Making npm install faster
I have a react project at work that has a large dependency tree (due to webpack, babel and various testing frameworks) and it ends up taking a very long time to run npm install on our build server. It is now time to fix this! It turns out there are a lot of ways to make npm install faster and there is a lot of low-hanging fruit to be plucked first. I know this is a problem lots of people have when their projects start to become large and there are surprisingly a lot of ways to tackle this issue. Here are a few things you can look at to speed things up.
Progess Bar:
npm set progress=false
Set progress=false is a quick way to speed up npm install, it simply turns off the progress bar output which, in the case of my build, it caused a cached npm install to go from 72 seconds to 32 seconds.
Production Mode:
NODE_ENV=production npm install
Setting production mode in the NODE_ENV variable will cause only “dependencies” to install, skipping “devDependencies”. This can be problematic for build processes because you probably do want to run tests and the test framework packages are likely in your dev dependencies. However there may be other dependencies in there that you only use for debugging or testing that is not part of your build process. If you get clever can you pare down the total number of your dependencies.
Running A Cache Server:
# i used this project: https://github.com/runk/npm-proxy-cache
#on your proxy server
npm install npm-proxy-cache -g
npm-proxy-cache --expired --ttl=86400 --host=0.0.0.0
#on your build script:
npm --proxy http://proxy-server-hostname:8080 --https-proxy http://proxy-server-hostname:8080 --strict-ssl false install
You can run a dedicated cache server for npm with a long TTL in the cache. Probably, you are not going to be changing package versions very often (of already installed packaged). This means that you should be able to run a dedicated cache server that all of your build agents can use as a cache and never have those network requests leave your data center except when the cache is busted.

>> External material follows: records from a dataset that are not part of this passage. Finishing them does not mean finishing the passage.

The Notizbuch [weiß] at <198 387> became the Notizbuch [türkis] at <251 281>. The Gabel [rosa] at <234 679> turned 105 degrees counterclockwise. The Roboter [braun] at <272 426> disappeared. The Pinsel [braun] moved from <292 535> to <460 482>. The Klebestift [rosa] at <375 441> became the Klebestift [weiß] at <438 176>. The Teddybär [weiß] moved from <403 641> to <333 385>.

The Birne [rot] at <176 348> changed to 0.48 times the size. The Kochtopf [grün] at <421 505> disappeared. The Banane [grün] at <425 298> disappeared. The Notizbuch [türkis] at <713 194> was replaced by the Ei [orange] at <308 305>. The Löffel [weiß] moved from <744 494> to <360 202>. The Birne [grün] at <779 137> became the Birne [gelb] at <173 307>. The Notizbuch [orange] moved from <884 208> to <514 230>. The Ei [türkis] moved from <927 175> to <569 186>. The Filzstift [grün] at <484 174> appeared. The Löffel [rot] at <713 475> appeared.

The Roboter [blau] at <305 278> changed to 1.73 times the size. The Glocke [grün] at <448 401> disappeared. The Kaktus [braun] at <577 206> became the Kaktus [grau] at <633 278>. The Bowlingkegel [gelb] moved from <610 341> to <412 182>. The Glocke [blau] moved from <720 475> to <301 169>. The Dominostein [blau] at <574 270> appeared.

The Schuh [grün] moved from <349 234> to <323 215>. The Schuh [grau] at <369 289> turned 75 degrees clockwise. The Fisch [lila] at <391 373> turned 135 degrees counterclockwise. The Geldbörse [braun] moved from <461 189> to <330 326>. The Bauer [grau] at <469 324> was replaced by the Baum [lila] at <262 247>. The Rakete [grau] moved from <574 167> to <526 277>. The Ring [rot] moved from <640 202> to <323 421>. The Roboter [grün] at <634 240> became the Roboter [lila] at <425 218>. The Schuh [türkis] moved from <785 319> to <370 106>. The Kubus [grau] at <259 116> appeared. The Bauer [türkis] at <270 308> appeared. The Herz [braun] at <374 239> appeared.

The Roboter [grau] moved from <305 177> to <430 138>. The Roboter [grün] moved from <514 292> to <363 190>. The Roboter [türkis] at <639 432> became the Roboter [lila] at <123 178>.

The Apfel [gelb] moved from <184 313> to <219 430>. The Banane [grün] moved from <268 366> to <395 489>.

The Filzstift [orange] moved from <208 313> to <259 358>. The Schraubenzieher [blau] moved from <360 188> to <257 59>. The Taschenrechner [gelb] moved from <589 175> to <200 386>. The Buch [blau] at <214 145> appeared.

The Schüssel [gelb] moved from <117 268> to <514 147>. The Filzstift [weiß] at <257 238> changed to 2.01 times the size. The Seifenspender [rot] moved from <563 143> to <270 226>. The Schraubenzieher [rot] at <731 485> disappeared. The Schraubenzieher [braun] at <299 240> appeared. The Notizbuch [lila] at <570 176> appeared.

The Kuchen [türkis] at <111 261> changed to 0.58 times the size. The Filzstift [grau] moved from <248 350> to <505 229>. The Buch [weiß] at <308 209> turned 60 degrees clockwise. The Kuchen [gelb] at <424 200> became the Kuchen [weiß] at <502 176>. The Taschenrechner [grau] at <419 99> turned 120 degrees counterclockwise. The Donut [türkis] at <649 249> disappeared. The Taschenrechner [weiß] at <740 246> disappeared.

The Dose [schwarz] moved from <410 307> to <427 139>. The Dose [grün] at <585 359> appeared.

The black box of npm (after the deps are downloaded)
Recently after I made all of the above changes to my build I noticed I still had some issues when it comes to install time and it was not network related. I did the following experiment:
- ran a cache server on a VM
- on the cache server VM I ran “watch -n 2 netstat -atp”, this showed me the network connections open
- ran npm on my PC against my cache server
- while running npm I had htop open to watch CPU usage on my npm process.
Here were the results: first npm went out to download each package from my cache server and I saw tons of TCP connections open in parallel to this machine, so npm did a great job here of parallelizing all of the network activity. However, after a few seconds everything was downloaded (I know because all of the connections closed and I stopped seeing activity in the logs of my cache server) but still npm was running and using lots of CPU time. In fact, npm ran for about 10 or 15 more seconds (of a 30 second total install) with CPU spiked and no output.
Obviously, when the total number of dependencies is increased there is a lot more network activity to do, but apparently there is also a lot more processing to do with all of the dependencies after the fact. What is going on here? Hopefully in my next post I will have some answers. But until then, unfortunately, the only thing I can conclude is that the surest way to make things faster is to reduce the total number of your dependencies!